U.S. President Donald Trump speaks during a press conference after a summit of heads of state and government at NATO headquarters in Brussels, Belgium,...
Geert Vanden Wijngaert

Trump’s falsehoods about NATO become more brazen (and alarming)

Donald Trump hosted a brief press conference alongside Italian Prime Minister Giuseppe Conte at the White House yesterday, and they fielded a question about the American president having undermined NATO with his recent antics. Not surprisingly, Trump didn’t quite see it that way.

“I went to NATO, and NATO was essentially going out of business, because people weren’t paying and it was going down, down, down,” Trump said. “You just have to look at the line.”

The problem isn’t just that the American president lied about this; it’s also that his lies reflect ongoing confusion about an issue he really ought to understand by now. The New York Times explained in a new fact-check piece that Trump peddled “an outright falsehood” yesterday.

As The New York Times has previously explained, each NATO member pledged in 2014 to spend 2 percent of its gross domestic product on defense by 2024, largely because of Russia’s aggressive actions in Ukraine.

As a share of their gross domestic products, spending by European members and Canada began to rise before Mr. Trump took office. The most recent report from the alliance shows that member states’ annual spending as a share of their gross domestic products has steadily increased since 2015, when it was 1.4 percent, to 1.47 percent in 2018. The total dollar amounts spent by European countries and Canada have also risen every year over that time period.

Though the vast majority of members have not yet reached the 2 percent goal, they do not “pay” this money to NATO, and the alliance is not “going out of business” for failing to collect payments.

As part of the same exchange, Trump added that NATO “couldn’t collect money” from member nations until he became president. But again, that’s not how NATO works – the alliance doesn’t “collect” defense investments from its members – and it was 2014, when Barack Obama was president, when defense spending among NATO members started to climb.

Trump acts as if he somehow recapitalized the military alliance through the awesomeness of his leadership, but that’s both wrong and nonsensical – which might be less annoying if his lies about the NATO alliance weren’t so frequent.

It was, after all, just last week that the Republican president spoke to steelworkers in Illinois, where he complained bitterly about the alliance at a speech that wasn’t supposed to have anything to do with foreign policy. Trump falsely claimed our NATO allies were “delinquent” – a line even Secretary of State Mike Pompeo conceded was untrue – before badly misstating defense spending levels throughout the alliance, the trajectory of recent defense spending, and our own current levels of military investment.

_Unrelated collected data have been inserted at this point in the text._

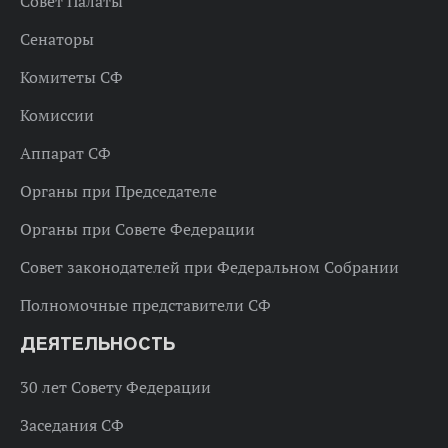
Совет Палаты
Сенаторы
Комитеты СФ
Комиссии
Аппарат СФ
Органы при Председателе
Органы при Совете Федерации
Совет законодателей при Федеральном Собрании
Полномочные представители СФ
ДЕЯТЕЛЬНОСТЬ
30 лет Совету Федерации
Заседания СФ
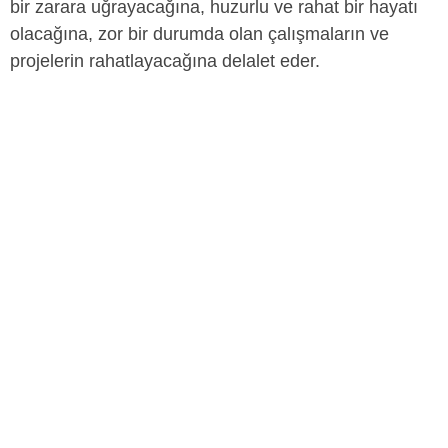
bir zarara uğrayacağına, huzurlu ve rahat bir hayatı
olacağına, zor bir durumda olan çalışmaların ve
projelerin rahatlayacağına delalet eder.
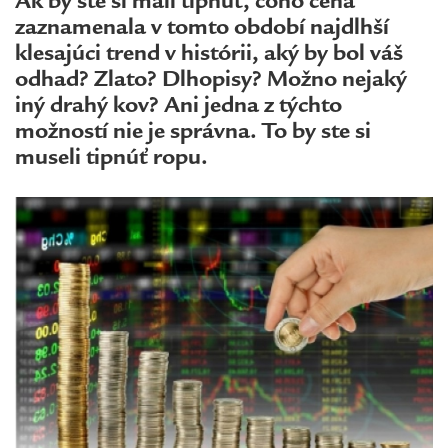
Ak by ste si mali tipnúť, čoho cena
zaznamenala v tomto období najdlhší
klesajúci trend v histórii, aký by bol váš
odhad? Zlato? Dlhopisy? Možno nejaký
iný drahý kov? Ani jedna z týchto
možností nie je správna. To by ste si
museli tipnúť ropu.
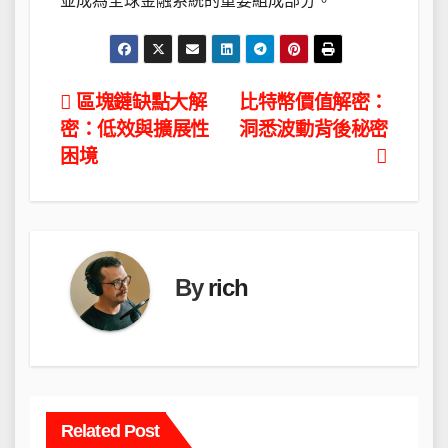
並成為全球金融系統的重要組成部分。
文
區塊鏈缺點大解
比特幣價值解密：
密：低效與擴展性
洞悉波動背後秘密
章
困境
導
覽
By
rich
Related Post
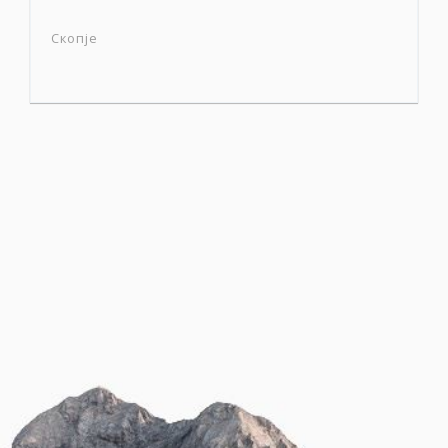
Скопје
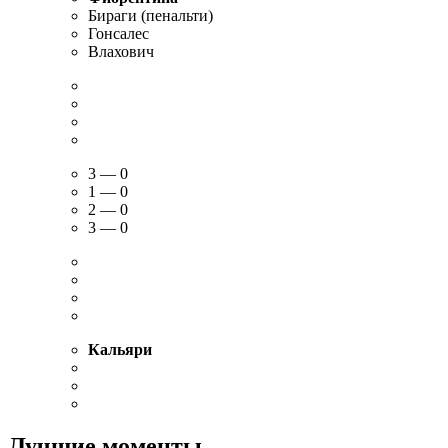
Бираги (пенальти)
Гонсалес
Влахович
3 — 0
1 — 0
2 — 0
3 — 0
Кальяри
Лучшие моменты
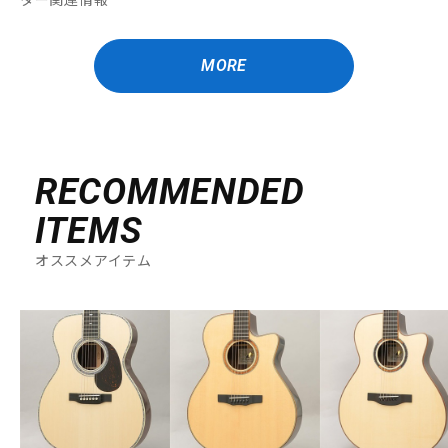
MORE
RECOMMENDED
ITEMS
オススメアイテム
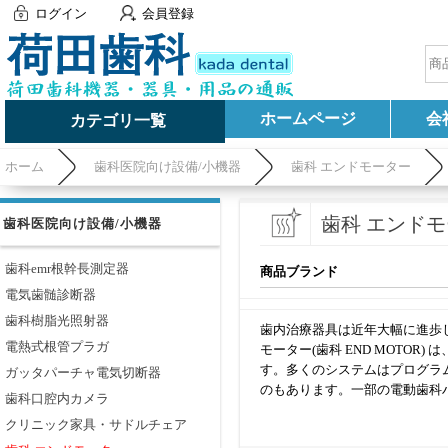
ログイン
会員登録
ホームページ
会
カテゴリ一覧
ホーム
歯科医院向け設備/小機器
歯科 エンドモーター
歯科 エンド
歯科医院向け設備/小機器
歯科emr根幹長測定器
商品ブランド
電気歯髄診断器
歯科樹脂光照射器
歯内治療器具は近年大幅に進歩
電熱式根管プラガ
モーター(歯科 END MOT
す。多くのシステムはプログラ
ガッタパーチャ電気切断器
のもあります。一部の電動歯科
歯科口腔内カメラ
クリニック家具・サドルチェア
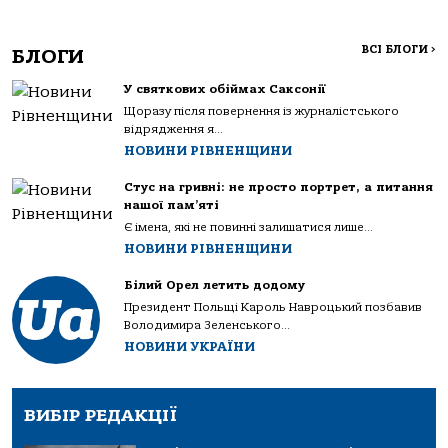
ВСІ БЛОГИ
>
БЛОГИ
У святкових обіймах Саксонії
Щоразу після повернення із журналістського
відрядження я...
НОВИНИ РІВНЕНЩИНИ
Стус на гривні: не просто портрет, а питання
нашої пам’яті
Є імена, які не повинні залишатися лише...
НОВИНИ РІВНЕНЩИНИ
Білий Орел летить додому
Президент Польщі Кароль Навроцький позбавив
Володимира Зеленського...
НОВИНИ УКРАЇНИ
ВИБІР РЕДАКЦІЇ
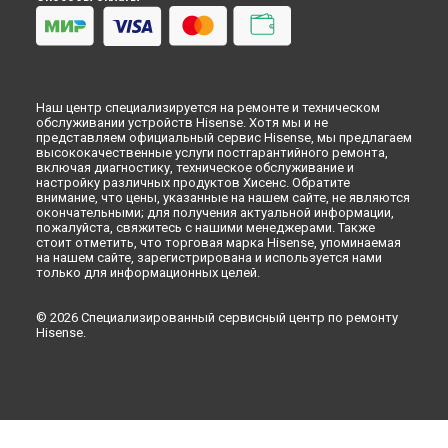
Наш центр специализируется на ремонте и техническом
обслуживании устройств Hisense. Хотя мы и не
представляем официальный сервис Hisense, мы предлагаем
высококачественные услуги постгарантийного ремонта,
включая диагностику, техническое обслуживание и
настройку различных продуктов Хисенс. Обратите
внимание, что цены, указанные на нашем сайте, не являются
окончательными; для получения актуальной информации,
пожалуйста, свяжитесь с нашими менеджерами. Также
стоит отметить, что торговая марка Hisense, упоминаемая
на нашем сайте, зарегистрирована и используется нами
только для информационных целей.
© 2026 Специализированный сервисный центр по ремонту
Hisense.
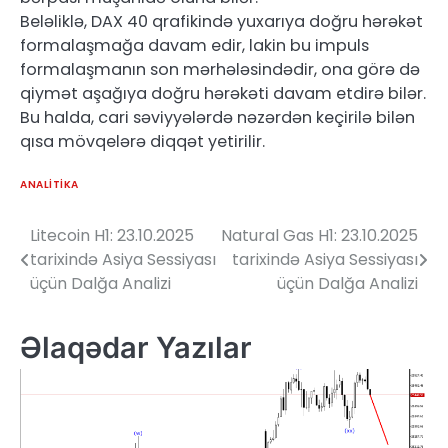
Beləliklə, DAX 40 qrafikində yuxarıya doğru hərəkət
formalaşmağa davam edir, lakin bu impuls
formalaşmanın son mərhələsindədir, ona görə də
qiymət aşağıya doğru hərəkəti davam etdirə bilər.
Bu halda, cari səviyyələrdə nəzərdən keçirilə bilən
qısa mövqelərə diqqət yetirilir.
ANALITIKA
Litecoin H1: 23.10.2025
Natural Gas H1: 23.10.2025
Yazı
tarixində Asiya Sessiyası
tarixində Asiya Sessiyası
naviqasiyası
üçün Dalğa Analizi
üçün Dalğa Analizi
Əlaqədar Yazılar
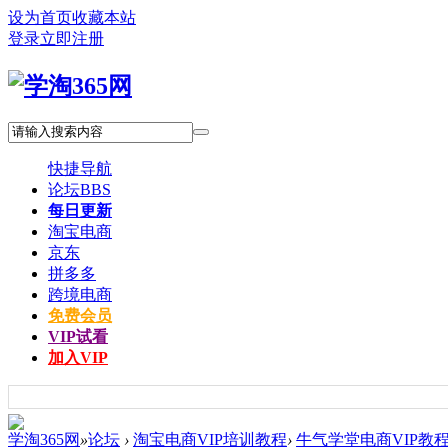
设为首页
收藏本站
登录
立即注册
快捷导航
论坛
BBS
每日更新
淘宝电商
京东
拼多多
跨境电商
免费会员
VIP试看
加入VIP
学淘365网
»
论坛
›
淘宝电商VIP培训教程
›
牛气学堂电商VIP教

As we discussed the other day, the American president appears to be an alarmingly slow learner. After admitting that he spoke about NATO as a candidate without knowing enough about it, the president has attended two NATO summits, met repeatedly with top officials from NATO countries, received countless foreign-policy briefings from White House officials, and Trump still seems to lack a rudimentary understanding of the basics of the world’s most successful security alliance.

There’s just no excuse for such ignorance.